§ **Problem statement**
Reproduce, word for word, the section of the summary of Rhode Island employment legislation starting with "- Temporary Caregiver" and going on through "grandchildren. The legislation did not pass.".

§ **Quoted passage**
What's it mean to you? Rhode Island now has potent tools in the tools box to recruit new industry, new employers and new taxpayers to spread the burden of government overhead.
- The Chamber opposed multiple employer mandates, which would have created onerous requirements for businesses operating in Rhode Island. No employer mandates were enacted this session.
- Paid Sick Leave
- Legislation was introduced that would have required employers provide employees with one hour of sick time for every 30 hours worked, with a maximum accrual per year of 56 hours. The legislation was not enacted.
- Gender Pay Equity
- The legislation would have required equal pay for “substantially similar” work, which would be determined after examining a composite of factors. Only California has a similar law, which has not yet been tested in California courts. The legislation was not enacted.
- Minimum Wage Increase
- Various bills were introduced to increase the minimum wage to varying dollar amounts, with the highest proposal being $11/hour. No minimum wage increase was enacted.
- Temporary Caregiver Insurance Expansion
- Legislation would have expanded the temporary caregiver insurance program to allow employees to take leave to care for siblings and grandchildren. The legislation did not pass.
- Temporary Disability Insurance Expansion
- The legislation would have increased the maximum total amount of benefits per employee per year to 32 times the weekly benefit rate, up from the current maximum of 30 times the weekly benefit rate. The legislation was not enacted.
- State-Run IRA Program
- The legislation would have allowed employees to invest 3% of their wages in a state run IRA program to be administered by the Department of Labor and Training. The legislation was not enacted.
- Predictive Scheduling
- Legislation would have required employers to give all employees 14 days notice of employees’ work schedules or be required to pay any employees receiving less than 14 days notice the lesser of four hours of pay or their expected wages for the changed shift. The legislation did not pass.

§ **Dataset**
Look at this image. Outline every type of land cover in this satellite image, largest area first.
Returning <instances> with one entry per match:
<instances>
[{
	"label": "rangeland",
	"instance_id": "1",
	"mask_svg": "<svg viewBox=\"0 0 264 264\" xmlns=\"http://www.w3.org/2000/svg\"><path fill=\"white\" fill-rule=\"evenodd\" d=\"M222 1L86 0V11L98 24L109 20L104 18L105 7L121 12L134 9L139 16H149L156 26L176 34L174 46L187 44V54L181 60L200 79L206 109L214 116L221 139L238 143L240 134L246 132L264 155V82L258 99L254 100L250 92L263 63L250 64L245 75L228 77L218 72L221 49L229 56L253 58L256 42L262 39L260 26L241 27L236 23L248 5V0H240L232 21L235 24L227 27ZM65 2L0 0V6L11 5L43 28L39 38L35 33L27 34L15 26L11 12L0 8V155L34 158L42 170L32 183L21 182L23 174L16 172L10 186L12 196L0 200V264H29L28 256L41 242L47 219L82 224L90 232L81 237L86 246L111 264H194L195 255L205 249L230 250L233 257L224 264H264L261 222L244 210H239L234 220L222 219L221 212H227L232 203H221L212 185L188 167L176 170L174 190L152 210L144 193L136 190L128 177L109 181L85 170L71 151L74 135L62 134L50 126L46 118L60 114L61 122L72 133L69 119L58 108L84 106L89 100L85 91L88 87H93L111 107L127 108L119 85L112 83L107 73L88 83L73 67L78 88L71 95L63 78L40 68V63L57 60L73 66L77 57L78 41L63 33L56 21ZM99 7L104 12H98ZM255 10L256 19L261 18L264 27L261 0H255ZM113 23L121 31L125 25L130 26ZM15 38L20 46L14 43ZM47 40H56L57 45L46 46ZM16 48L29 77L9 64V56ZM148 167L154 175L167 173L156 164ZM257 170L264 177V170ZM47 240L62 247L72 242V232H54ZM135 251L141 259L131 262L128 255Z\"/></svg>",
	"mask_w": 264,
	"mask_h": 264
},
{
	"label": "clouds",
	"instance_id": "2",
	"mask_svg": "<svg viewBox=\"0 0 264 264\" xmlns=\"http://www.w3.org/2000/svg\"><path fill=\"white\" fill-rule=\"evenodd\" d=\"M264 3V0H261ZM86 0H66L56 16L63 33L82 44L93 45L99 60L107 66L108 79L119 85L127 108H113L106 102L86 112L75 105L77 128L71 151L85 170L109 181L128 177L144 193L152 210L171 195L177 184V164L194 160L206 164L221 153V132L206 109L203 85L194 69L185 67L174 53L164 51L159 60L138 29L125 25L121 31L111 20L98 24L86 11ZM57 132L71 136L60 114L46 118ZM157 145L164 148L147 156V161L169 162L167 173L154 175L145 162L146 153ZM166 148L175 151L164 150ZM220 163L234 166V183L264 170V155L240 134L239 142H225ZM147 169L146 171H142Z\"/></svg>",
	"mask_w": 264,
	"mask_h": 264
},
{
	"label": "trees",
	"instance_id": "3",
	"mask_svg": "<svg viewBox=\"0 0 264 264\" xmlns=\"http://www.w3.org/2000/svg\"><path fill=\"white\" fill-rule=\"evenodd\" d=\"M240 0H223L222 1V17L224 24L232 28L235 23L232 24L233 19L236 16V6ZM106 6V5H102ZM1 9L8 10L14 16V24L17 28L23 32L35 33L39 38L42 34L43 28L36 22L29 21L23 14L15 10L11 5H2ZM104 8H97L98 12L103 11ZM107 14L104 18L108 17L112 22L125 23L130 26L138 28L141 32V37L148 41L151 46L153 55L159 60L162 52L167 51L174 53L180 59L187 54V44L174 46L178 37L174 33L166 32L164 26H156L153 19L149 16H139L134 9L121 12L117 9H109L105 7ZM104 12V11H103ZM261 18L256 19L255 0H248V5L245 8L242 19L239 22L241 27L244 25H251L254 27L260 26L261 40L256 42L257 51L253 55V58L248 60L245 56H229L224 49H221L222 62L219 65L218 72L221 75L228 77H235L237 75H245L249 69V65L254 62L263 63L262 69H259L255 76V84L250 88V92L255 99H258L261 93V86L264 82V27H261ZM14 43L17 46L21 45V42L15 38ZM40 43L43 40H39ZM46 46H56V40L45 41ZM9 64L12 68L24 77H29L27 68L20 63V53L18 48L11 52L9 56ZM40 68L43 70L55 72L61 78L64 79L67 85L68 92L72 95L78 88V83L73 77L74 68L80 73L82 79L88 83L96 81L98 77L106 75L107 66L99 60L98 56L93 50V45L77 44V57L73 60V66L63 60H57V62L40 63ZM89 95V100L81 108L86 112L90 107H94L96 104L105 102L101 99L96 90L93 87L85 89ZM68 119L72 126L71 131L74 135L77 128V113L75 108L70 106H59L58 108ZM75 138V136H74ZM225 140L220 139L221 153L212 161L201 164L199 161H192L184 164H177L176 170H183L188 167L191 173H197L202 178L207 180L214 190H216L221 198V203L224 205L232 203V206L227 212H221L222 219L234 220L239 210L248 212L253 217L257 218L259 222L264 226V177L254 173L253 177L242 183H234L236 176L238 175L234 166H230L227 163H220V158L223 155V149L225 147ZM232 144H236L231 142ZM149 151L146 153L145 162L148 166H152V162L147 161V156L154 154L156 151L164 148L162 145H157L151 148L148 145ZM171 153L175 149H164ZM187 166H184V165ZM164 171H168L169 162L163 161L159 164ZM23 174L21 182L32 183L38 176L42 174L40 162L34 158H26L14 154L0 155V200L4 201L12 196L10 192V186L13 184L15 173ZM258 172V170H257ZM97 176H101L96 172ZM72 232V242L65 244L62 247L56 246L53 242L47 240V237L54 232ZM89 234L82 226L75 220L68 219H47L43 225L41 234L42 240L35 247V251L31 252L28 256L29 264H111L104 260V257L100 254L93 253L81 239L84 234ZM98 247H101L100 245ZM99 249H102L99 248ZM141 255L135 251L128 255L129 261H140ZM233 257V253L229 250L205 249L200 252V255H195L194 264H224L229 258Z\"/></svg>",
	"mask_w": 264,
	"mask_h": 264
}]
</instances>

§ **Solution to this task**
- Temporary Caregiver Insurance Expansion
- Legislation would have expanded the temporary caregiver insurance program to allow employees to take leave to care for siblings and grandchildren. The legislation did not pass.